** BEGIN DATA **
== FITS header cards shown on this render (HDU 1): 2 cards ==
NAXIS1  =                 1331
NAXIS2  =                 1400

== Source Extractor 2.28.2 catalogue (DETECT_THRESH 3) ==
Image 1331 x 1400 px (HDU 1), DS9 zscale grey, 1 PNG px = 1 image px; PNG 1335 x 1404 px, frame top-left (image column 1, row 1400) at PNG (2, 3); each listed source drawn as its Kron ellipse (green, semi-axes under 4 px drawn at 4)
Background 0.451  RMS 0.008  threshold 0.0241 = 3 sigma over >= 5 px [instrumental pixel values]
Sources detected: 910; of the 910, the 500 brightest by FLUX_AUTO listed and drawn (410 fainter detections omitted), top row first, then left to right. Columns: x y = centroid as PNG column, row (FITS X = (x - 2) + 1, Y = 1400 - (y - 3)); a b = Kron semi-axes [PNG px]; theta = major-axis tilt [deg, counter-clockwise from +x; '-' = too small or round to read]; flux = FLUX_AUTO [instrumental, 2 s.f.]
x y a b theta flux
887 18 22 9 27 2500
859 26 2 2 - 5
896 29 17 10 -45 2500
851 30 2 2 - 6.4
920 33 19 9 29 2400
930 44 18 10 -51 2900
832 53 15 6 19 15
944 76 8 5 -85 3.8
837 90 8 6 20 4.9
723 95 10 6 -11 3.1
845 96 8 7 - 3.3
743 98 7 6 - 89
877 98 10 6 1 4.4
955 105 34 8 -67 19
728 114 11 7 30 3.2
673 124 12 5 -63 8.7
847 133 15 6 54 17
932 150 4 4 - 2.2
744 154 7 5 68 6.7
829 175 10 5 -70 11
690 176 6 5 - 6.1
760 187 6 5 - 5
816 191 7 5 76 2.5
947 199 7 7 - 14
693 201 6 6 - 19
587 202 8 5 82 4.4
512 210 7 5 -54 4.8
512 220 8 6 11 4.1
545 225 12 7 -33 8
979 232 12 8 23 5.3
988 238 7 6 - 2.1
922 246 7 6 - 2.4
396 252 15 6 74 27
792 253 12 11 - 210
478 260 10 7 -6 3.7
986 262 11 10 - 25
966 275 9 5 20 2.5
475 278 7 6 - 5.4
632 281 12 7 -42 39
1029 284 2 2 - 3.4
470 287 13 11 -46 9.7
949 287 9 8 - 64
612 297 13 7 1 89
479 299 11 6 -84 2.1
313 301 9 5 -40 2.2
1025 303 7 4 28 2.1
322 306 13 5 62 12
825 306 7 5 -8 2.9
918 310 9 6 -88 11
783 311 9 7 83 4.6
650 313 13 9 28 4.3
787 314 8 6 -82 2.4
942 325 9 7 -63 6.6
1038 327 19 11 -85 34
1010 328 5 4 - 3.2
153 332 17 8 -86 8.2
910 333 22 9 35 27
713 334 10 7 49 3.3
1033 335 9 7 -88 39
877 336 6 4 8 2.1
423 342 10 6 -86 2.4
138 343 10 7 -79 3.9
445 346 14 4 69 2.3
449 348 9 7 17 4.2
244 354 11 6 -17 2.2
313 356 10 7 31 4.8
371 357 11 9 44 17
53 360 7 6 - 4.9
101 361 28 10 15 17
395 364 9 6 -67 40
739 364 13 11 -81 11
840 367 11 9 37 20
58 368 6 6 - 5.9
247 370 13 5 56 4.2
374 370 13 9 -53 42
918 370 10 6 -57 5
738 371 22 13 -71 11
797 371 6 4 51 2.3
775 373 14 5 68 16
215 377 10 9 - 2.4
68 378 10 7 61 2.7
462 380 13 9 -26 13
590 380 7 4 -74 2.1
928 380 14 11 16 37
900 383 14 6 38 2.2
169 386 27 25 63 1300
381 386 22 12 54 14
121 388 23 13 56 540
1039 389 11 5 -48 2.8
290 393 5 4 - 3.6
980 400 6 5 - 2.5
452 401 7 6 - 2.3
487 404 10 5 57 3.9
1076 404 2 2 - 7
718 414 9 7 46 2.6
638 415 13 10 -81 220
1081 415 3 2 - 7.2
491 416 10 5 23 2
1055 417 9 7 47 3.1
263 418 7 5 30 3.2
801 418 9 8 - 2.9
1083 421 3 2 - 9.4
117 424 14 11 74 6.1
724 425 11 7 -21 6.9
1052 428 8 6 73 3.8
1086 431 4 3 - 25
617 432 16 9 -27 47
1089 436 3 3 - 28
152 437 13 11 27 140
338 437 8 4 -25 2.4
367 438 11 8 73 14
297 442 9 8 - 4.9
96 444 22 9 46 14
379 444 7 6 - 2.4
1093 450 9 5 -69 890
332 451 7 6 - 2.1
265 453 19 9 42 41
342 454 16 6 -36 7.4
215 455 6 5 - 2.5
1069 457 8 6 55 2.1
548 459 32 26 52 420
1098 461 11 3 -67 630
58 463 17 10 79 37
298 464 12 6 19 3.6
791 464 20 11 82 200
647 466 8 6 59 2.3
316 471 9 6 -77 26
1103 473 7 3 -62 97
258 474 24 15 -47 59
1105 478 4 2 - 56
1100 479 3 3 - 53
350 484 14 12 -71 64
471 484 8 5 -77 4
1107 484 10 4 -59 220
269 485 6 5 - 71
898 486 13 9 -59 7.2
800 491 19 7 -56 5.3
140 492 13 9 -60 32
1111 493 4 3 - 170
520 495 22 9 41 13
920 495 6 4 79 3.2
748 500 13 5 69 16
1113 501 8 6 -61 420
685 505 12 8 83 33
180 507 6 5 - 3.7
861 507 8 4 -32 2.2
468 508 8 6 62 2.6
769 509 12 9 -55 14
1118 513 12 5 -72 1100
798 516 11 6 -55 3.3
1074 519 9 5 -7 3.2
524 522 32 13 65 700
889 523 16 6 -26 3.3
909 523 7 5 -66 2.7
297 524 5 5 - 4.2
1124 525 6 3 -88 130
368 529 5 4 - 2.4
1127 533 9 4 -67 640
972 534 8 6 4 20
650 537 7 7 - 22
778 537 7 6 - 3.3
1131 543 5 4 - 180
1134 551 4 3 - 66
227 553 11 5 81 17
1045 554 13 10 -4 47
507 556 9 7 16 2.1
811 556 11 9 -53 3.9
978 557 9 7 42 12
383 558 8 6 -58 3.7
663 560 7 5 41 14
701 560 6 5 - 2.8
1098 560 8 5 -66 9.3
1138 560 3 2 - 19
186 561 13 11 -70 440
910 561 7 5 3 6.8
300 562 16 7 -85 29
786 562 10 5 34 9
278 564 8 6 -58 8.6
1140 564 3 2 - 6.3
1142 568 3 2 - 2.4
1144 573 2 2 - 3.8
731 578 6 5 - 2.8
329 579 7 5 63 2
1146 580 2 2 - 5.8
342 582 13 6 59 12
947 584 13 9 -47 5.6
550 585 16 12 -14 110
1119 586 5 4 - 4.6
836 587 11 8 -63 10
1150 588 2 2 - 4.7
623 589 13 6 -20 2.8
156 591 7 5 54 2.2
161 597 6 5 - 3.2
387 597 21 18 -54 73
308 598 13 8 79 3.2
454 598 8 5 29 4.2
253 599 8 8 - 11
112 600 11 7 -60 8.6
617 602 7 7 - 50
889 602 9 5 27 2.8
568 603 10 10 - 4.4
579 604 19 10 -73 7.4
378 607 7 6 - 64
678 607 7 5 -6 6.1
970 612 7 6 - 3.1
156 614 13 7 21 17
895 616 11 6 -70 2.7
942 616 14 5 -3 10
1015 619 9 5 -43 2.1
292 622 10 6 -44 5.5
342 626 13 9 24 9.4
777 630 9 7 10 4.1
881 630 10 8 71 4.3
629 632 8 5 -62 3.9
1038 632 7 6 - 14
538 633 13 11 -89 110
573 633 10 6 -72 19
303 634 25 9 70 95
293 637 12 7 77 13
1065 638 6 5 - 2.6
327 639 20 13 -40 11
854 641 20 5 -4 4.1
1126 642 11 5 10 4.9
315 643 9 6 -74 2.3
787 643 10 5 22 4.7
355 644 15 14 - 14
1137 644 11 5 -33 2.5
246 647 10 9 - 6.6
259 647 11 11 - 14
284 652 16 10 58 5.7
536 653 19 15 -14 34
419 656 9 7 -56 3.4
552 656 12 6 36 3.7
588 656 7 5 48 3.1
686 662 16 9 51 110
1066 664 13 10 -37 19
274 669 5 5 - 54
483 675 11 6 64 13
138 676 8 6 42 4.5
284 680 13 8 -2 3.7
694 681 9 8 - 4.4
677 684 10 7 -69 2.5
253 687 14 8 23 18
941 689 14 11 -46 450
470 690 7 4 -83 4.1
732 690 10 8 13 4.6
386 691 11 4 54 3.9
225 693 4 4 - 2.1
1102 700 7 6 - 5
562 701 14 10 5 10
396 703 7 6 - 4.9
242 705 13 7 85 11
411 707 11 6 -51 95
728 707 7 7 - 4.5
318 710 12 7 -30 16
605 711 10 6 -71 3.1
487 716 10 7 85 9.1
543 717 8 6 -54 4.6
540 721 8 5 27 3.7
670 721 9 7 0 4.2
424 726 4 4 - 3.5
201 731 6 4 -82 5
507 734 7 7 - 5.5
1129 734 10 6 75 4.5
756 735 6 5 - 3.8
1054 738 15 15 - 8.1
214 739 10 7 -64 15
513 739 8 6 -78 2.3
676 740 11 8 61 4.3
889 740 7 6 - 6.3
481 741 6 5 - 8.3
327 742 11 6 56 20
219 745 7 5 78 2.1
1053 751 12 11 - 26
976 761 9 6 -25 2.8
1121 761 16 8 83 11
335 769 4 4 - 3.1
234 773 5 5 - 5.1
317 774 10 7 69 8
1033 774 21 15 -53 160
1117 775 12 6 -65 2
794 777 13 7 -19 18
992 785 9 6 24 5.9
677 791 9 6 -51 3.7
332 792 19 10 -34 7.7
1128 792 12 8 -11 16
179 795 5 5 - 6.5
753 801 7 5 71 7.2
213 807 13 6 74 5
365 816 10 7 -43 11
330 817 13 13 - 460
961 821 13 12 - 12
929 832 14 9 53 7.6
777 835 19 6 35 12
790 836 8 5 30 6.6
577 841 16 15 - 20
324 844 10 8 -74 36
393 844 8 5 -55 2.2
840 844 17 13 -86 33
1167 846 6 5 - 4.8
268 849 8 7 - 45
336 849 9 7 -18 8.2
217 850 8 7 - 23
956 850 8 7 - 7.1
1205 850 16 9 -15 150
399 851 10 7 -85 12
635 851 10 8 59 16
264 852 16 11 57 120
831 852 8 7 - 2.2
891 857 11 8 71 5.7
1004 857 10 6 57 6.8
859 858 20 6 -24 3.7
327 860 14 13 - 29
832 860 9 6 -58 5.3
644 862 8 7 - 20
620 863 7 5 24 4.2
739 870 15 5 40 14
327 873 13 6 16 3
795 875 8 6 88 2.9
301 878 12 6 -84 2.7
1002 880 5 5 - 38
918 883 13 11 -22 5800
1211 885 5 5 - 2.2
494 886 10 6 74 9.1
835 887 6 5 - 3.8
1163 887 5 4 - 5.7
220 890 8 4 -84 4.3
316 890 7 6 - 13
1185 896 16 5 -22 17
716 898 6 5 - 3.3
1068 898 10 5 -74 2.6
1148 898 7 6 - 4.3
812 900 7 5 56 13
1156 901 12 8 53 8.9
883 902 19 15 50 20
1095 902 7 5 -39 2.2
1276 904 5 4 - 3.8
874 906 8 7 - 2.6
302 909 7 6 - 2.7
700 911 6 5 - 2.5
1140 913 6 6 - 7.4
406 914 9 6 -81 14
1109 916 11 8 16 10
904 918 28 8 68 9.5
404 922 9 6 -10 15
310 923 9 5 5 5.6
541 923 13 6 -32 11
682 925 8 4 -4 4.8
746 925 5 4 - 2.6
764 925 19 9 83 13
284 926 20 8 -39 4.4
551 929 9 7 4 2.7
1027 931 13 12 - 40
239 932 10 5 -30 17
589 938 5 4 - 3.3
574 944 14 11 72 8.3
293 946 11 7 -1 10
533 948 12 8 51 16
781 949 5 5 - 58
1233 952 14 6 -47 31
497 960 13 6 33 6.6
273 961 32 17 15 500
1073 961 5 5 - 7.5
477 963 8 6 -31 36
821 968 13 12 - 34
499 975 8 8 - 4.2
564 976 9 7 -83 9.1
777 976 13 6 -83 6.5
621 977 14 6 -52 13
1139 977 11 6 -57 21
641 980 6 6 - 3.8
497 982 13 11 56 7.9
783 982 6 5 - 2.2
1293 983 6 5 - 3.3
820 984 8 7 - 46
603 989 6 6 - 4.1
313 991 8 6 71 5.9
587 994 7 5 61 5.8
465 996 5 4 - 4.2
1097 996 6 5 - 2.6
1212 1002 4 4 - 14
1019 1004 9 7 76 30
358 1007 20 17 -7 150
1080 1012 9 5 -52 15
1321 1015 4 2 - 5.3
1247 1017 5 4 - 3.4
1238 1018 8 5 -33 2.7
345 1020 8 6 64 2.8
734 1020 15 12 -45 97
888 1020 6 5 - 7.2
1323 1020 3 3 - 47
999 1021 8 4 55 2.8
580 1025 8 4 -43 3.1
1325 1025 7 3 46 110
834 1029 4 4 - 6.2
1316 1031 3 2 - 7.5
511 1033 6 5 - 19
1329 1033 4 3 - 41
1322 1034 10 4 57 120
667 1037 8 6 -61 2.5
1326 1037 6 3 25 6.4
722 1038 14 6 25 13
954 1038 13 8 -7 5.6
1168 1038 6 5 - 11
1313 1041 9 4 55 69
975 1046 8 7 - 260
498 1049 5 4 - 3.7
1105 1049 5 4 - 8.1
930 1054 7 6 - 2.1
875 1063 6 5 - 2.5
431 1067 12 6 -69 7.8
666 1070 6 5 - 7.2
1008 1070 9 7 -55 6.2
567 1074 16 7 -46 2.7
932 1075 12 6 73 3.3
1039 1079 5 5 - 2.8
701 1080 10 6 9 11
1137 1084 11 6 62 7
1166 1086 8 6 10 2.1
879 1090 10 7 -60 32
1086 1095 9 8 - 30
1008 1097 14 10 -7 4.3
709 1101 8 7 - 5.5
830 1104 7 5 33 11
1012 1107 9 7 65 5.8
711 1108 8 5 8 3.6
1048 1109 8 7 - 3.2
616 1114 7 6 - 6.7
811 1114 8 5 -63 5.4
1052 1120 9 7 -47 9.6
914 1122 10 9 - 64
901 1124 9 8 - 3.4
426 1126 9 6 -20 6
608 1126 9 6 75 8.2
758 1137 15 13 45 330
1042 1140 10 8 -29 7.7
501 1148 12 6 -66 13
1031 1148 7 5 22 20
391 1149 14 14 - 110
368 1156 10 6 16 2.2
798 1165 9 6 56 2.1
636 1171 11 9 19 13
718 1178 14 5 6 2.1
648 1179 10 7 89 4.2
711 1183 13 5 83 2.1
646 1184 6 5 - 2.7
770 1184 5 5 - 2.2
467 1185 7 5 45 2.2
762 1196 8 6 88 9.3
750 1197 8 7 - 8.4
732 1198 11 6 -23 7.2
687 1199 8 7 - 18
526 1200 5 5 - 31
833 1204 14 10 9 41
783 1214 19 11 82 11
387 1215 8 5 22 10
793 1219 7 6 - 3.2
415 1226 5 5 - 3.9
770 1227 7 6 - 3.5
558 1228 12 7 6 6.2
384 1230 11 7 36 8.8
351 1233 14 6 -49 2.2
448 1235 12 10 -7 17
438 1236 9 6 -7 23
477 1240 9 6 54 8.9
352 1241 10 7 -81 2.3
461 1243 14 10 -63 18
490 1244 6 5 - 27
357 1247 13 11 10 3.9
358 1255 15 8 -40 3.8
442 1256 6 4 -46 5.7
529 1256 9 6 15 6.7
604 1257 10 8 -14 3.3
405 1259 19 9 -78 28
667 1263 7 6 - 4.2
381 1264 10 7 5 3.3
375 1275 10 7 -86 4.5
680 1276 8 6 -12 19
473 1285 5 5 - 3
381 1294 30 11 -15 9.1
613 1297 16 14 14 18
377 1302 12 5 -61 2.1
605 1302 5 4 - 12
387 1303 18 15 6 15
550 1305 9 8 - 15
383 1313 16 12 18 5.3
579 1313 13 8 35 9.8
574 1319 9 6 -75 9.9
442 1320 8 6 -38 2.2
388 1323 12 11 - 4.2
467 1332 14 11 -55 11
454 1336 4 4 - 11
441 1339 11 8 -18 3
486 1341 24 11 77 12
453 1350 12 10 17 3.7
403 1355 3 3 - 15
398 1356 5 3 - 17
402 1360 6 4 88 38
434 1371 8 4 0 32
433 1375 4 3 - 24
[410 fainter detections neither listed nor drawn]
** END DATA **
▸ REQUIREMENT
Recast the item text from the line containing "Source Extractor 2.28.2" up to and including the line containing "[instrumental pixel values]" as a Markdown table with columns Row and Line, giving each line its row number and omitting blank lines.

▸ SOLVED PROBLEM
| Row | Line |
|---|---|
| 1 | == Source Extractor 2.28.2 catalogue (DETECT_THRESH 3) == |
| 2 | Image 1331 x 1400 px (HDU 1), DS9 zscale grey, 1 PNG px = 1 image px; PNG 1335 x 1404 px, frame top-left (image column 1, row 1400) at PNG (2, 3); each listed source drawn as its Kron ellipse (green, semi-axes under 4 px drawn at 4) |
| 3 | Background 0.451  RMS 0.008  threshold 0.0241 = 3 sigma over >= 5 px [instrumental pixel values] |